◆ WORK INSTRUCTION:
Write out again only the lines that run from the start of the entries to the line containing "- d: Discretised expression data", both included.

Extracted records
####
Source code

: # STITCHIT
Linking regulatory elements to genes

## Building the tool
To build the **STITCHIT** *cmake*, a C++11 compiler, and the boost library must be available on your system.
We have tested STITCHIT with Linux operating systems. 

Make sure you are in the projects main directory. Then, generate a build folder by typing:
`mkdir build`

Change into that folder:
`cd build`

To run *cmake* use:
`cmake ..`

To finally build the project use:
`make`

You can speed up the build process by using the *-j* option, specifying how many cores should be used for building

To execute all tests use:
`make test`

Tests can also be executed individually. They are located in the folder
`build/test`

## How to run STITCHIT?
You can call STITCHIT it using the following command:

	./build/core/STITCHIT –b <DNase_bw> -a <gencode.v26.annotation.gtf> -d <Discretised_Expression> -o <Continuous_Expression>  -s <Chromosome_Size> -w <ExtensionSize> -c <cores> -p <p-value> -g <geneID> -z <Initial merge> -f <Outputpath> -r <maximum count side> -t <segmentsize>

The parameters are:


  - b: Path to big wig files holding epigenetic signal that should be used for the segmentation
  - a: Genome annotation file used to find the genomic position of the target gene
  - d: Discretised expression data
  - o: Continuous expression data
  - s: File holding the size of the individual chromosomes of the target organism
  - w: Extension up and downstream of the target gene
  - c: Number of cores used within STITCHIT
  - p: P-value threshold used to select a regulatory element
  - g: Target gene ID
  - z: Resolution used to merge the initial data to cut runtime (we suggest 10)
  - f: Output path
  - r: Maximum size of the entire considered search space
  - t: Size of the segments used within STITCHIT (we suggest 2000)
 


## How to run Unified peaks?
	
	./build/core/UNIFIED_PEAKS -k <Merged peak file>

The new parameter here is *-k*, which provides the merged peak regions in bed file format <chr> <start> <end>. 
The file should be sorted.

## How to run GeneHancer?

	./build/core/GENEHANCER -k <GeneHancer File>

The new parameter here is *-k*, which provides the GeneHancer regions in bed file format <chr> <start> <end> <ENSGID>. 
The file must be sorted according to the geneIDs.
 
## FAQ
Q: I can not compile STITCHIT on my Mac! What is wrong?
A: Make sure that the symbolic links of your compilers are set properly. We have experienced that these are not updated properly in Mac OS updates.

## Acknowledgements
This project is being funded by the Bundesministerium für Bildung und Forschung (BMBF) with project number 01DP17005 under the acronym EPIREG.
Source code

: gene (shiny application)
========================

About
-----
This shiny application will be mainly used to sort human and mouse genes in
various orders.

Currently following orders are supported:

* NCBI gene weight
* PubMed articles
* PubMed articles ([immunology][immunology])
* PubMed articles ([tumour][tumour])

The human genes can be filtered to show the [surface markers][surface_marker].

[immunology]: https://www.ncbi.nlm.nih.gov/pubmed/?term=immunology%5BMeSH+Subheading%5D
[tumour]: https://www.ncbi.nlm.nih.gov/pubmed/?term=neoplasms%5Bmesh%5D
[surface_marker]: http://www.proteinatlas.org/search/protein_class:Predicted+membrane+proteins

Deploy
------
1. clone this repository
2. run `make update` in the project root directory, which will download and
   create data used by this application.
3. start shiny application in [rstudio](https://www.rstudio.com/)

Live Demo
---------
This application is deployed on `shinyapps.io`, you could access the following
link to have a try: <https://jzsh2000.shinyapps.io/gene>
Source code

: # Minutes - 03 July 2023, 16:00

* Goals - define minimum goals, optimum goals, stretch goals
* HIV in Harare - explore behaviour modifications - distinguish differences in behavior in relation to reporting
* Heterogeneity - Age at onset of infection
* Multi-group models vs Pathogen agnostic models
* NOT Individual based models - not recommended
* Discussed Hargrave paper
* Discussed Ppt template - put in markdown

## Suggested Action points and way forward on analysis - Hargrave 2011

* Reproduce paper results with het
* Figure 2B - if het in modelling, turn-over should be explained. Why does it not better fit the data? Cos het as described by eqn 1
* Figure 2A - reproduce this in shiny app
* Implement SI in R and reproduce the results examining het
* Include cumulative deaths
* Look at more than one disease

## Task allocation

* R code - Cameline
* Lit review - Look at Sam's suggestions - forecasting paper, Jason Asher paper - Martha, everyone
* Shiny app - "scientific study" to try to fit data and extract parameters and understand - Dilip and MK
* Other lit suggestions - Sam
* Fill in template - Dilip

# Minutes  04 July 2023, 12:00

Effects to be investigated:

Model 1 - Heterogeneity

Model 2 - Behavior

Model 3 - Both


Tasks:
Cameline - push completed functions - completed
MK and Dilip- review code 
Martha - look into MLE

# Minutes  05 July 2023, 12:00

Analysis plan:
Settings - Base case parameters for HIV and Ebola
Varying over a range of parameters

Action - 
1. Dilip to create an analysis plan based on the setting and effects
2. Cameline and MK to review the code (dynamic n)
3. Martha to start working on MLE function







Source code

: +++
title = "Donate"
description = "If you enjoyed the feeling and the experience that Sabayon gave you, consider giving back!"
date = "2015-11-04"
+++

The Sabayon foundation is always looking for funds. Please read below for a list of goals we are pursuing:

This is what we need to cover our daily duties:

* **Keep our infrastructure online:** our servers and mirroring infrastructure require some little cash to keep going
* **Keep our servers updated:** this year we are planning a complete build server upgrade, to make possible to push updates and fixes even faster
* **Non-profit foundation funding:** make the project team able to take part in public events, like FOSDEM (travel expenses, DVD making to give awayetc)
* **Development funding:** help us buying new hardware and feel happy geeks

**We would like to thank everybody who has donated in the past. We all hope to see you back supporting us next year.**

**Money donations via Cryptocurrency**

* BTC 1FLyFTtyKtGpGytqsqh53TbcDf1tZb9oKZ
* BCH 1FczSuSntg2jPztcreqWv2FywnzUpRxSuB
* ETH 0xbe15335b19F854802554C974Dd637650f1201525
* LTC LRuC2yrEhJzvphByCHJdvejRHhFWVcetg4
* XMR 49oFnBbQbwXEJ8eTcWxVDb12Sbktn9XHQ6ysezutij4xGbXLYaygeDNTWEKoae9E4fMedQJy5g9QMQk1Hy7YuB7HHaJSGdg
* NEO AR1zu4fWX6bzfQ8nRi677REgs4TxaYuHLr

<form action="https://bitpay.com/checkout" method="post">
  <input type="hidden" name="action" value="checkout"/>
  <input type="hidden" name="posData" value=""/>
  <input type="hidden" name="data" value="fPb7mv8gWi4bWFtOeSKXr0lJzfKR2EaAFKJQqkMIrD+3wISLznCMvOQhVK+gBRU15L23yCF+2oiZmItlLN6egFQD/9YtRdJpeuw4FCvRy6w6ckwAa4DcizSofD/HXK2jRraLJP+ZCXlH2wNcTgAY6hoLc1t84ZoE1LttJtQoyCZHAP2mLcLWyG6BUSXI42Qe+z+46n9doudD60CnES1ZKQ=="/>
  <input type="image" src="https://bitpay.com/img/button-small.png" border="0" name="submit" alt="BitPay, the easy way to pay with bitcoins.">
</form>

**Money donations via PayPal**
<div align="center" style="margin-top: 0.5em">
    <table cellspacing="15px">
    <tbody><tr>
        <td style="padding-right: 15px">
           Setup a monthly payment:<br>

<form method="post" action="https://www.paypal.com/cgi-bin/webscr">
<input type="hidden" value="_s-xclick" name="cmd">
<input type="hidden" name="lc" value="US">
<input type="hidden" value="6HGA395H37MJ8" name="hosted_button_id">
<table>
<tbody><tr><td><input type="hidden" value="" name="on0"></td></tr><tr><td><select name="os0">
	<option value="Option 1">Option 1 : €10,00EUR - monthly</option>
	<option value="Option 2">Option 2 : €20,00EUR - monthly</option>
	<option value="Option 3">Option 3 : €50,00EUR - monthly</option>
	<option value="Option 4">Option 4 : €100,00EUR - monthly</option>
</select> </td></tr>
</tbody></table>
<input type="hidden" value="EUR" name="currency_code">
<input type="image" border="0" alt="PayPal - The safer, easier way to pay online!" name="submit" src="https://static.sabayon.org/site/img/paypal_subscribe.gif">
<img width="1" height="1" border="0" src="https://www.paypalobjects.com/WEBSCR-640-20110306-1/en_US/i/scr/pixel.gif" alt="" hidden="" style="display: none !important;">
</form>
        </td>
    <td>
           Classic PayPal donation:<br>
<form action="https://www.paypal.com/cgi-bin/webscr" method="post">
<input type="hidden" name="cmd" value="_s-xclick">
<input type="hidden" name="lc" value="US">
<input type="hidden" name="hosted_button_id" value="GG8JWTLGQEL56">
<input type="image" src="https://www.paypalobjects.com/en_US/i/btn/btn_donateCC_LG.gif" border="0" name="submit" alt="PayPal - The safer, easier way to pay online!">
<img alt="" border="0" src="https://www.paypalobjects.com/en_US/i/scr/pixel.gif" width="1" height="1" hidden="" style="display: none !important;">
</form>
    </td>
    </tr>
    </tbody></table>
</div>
####
◆ OUTPUT OF THE TASK:
Source code

: # STITCHIT
Linking regulatory elements to genes

## Building the tool
To build the **STITCHIT** *cmake*, a C++11 compiler, and the boost library must be available on your system.
We have tested STITCHIT with Linux operating systems. 

Make sure you are in the projects main directory. Then, generate a build folder by typing:
`mkdir build`

Change into that folder:
`cd build`

To run *cmake* use:
`cmake ..`

To finally build the project use:
`make`

You can speed up the build process by using the *-j* option, specifying how many cores should be used for building

To execute all tests use:
`make test`

Tests can also be executed individually. They are located in the folder
`build/test`

## How to run STITCHIT?
You can call STITCHIT it using the following command:

	./build/core/STITCHIT –b <DNase_bw> -a <gencode.v26.annotation.gtf> -d <Discretised_Expression> -o <Continuous_Expression>  -s <Chromosome_Size> -w <ExtensionSize> -c <cores> -p <p-value> -g <geneID> -z <Initial merge> -f <Outputpath> -r <maximum count side> -t <segmentsize>

The parameters are:


  - b: Path to big wig files holding epigenetic signal that should be used for the segmentation
  - a: Genome annotation file used to find the genomic position of the target gene
  - d: Discretised expression data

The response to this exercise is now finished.